** PROVIDED ENTRIES follows **

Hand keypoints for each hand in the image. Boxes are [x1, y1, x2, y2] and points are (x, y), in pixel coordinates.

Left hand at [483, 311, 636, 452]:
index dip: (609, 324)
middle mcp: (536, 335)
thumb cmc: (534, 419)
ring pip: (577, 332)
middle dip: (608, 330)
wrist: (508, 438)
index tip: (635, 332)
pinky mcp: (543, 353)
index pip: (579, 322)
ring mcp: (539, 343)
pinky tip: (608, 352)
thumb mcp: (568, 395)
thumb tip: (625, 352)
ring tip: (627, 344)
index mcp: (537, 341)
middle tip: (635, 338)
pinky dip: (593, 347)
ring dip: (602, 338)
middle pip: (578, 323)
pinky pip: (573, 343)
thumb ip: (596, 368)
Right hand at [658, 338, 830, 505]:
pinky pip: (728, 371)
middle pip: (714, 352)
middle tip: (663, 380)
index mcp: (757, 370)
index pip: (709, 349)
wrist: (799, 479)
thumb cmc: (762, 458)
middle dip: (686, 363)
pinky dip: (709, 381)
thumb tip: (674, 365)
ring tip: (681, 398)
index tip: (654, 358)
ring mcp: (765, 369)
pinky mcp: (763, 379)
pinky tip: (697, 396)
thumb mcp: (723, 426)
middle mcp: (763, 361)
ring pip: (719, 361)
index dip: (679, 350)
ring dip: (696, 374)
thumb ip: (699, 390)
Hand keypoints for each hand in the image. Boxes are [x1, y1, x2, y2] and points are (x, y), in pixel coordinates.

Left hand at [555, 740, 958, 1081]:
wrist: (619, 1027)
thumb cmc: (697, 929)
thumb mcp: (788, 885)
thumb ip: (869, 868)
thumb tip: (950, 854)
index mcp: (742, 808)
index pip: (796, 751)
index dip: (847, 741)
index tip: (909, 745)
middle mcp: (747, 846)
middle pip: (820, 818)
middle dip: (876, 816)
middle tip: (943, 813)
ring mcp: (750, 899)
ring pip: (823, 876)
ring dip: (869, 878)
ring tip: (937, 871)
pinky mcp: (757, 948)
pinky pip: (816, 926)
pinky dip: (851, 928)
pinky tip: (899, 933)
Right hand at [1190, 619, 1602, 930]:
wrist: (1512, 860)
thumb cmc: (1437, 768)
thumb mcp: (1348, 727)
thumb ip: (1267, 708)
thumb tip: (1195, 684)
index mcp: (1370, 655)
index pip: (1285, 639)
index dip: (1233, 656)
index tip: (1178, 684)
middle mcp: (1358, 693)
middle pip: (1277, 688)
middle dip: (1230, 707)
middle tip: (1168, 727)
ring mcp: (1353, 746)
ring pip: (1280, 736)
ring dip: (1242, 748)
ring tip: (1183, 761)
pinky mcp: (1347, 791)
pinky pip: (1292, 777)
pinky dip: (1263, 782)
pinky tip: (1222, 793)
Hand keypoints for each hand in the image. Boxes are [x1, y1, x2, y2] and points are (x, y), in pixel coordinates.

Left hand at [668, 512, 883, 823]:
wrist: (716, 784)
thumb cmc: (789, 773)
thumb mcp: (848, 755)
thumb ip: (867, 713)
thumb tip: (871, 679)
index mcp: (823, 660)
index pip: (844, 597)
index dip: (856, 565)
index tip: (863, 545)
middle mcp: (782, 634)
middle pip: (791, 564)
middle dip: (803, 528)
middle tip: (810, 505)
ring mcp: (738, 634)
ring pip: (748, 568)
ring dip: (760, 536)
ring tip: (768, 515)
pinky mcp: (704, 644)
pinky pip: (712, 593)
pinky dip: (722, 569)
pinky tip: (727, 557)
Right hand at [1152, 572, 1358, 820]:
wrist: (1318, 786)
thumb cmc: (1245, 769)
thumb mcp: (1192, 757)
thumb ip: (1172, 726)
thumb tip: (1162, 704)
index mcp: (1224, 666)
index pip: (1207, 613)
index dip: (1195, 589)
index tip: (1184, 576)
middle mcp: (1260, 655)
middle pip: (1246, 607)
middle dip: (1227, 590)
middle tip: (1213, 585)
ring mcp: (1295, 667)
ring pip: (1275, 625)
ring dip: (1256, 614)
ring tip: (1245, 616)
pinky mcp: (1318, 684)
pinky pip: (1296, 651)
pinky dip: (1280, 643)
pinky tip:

** End of PROVIDED ENTRIES **

Reproduce every line in the data that has the word "hand" in it.

--- EXERCISE SOLUTION ---
Hand keypoints for each hand in the image. Boxes are [x1, y1, x2, y2] and points are (x, y), in pixel coordinates.
Left hand at [483, 311, 636, 452]:
Right hand at [658, 338, 830, 505]:
Hand keypoints for each hand in the image. Boxes are [x1, y1, x2, y2] and points are (x, y), in pixel coordinates.
Left hand at [555, 740, 958, 1081]:
Right hand at [1190, 619, 1602, 930]:
Hand keypoints for each hand in the image. Boxes are [x1, y1, x2, y2] and points are (x, y), in pixel coordinates.
Left hand at [668, 512, 883, 823]:
Right hand at [1152, 572, 1358, 820]:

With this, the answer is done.